Mayor Tim Johnston said in an e-mail July 25 requesting comment, "I have reviewed the stats for both 2011 and 2012. Our rankings remained consistent. A slight improvement was noted in the area of violent crime. I have also compiled a list of the top 10 communities and it is interesting to note that again rankings largely remained consistent."

Johnston said he has approached Deputy Mayor Dennis Fenske to work with the RCMP to do a more in-depth analysis of the stats to gain a better understanding of indicators that can provide direction for continued action.

"Further, the City of Thompson will be considering approaching the other top five communities in each category to meet and share information, identify common indicators and present possible actions to senior levels of government.

"I can advise that it is my belief that the communities do share many commonalities and that the stats point to the need to continue our focus on gangs, drugs, alcohol and domestic violence.

"I would caution people to not jump to conclusions on their personal safety, but consider the reality of the situation our community must recognize and face. The bad news story for me is the headline that will do more damage to Thompson in terms of creating a false impression of our community for readers and potential residents or investors then looking deeper at the reality of public safety and the social issues we face.
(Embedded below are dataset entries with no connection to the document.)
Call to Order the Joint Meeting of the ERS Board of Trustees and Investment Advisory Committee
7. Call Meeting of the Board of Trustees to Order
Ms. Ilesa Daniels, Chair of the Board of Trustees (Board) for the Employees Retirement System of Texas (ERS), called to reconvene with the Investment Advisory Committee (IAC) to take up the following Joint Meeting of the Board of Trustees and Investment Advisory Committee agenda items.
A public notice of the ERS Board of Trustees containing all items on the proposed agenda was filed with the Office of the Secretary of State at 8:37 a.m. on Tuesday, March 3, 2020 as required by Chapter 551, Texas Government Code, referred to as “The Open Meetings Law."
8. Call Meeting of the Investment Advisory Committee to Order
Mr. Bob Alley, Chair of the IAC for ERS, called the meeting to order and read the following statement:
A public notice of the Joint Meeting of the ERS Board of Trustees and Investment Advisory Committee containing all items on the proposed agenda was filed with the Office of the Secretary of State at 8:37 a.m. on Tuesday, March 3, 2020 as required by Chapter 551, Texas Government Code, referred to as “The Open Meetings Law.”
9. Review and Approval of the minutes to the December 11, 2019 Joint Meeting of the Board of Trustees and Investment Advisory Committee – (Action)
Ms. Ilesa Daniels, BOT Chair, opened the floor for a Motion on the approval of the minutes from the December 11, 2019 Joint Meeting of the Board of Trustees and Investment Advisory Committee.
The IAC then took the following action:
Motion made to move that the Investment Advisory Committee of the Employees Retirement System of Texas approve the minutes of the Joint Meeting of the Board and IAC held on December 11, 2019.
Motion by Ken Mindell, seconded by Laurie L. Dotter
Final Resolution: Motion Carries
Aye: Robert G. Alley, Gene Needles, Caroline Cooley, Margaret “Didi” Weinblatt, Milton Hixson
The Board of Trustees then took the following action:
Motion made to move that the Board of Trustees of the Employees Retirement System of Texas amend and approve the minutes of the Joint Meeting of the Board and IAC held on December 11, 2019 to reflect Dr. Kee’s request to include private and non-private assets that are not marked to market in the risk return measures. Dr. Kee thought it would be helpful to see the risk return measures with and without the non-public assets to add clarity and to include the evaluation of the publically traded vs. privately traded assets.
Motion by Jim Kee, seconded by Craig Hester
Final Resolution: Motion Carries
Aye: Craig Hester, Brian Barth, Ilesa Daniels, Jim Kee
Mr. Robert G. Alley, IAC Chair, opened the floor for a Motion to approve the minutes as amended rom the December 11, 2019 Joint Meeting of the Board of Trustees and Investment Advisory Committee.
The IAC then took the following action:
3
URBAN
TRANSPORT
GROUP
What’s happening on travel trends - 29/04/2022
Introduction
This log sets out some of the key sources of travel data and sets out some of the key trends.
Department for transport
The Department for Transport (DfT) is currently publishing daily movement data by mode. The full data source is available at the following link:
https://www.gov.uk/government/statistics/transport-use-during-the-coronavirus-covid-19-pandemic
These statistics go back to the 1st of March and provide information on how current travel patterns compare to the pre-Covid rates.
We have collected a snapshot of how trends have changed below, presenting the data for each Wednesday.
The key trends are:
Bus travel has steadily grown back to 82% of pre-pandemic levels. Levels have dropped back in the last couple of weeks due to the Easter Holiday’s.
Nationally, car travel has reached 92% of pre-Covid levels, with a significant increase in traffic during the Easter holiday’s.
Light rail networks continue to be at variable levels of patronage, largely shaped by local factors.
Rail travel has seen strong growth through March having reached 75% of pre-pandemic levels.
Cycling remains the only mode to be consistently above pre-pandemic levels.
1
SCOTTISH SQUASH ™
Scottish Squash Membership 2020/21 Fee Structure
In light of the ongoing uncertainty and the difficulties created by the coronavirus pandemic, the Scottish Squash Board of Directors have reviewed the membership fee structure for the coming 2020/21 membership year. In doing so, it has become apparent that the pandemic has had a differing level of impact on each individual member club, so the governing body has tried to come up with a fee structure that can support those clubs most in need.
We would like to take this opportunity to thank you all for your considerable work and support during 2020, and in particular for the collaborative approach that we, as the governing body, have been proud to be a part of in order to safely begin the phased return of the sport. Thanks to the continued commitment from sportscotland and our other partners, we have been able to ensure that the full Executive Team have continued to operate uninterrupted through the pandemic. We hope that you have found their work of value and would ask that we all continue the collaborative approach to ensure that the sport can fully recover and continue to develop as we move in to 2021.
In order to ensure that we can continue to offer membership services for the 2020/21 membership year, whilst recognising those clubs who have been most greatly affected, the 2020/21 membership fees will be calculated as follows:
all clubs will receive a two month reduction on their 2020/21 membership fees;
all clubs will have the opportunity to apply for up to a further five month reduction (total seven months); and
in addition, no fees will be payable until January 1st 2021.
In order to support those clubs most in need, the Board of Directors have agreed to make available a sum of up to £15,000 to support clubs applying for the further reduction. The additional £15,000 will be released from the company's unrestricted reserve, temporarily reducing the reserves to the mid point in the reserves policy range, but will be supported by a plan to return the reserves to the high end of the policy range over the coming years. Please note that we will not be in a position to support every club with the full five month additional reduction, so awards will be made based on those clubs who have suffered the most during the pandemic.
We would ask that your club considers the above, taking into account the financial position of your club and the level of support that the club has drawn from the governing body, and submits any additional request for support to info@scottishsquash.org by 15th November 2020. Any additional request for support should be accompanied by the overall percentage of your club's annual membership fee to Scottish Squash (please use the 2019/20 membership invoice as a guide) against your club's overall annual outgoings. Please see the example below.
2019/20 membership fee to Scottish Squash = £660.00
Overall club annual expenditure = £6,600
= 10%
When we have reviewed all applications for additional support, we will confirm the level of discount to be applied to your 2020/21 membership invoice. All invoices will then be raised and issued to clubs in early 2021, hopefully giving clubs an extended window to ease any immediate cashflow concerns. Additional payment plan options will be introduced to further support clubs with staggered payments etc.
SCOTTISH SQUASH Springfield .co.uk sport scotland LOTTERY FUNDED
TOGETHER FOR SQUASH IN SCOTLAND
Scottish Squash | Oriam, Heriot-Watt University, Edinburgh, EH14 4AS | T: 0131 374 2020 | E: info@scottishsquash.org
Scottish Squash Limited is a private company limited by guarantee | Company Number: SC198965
"Lastly, I can advise that in conversations with the RCMP locally, we are seeing some positives trends in reducing our crime stats in many areas.

"It is clear from the information I have seen, if people are concerned with crime and public safety, I urge them to avoid negative behavior or situations with respect to drugs, gangs, alcohol and domestic violence.

"Some great work is being done on public safety in Thompson by many committed individuals and organizations. I point to the TAG conference held last winter as case in point. We need to continue to support this type of work and talk about the positive actions not just sensationalize the same story every year."

A comprehensive review of police-reported crime statistics, the Juristat report covers crimes reported to police, rather than overall crime, which Statistics Canada reports in its General Society Survey of Crime Victimization undertaken every five years.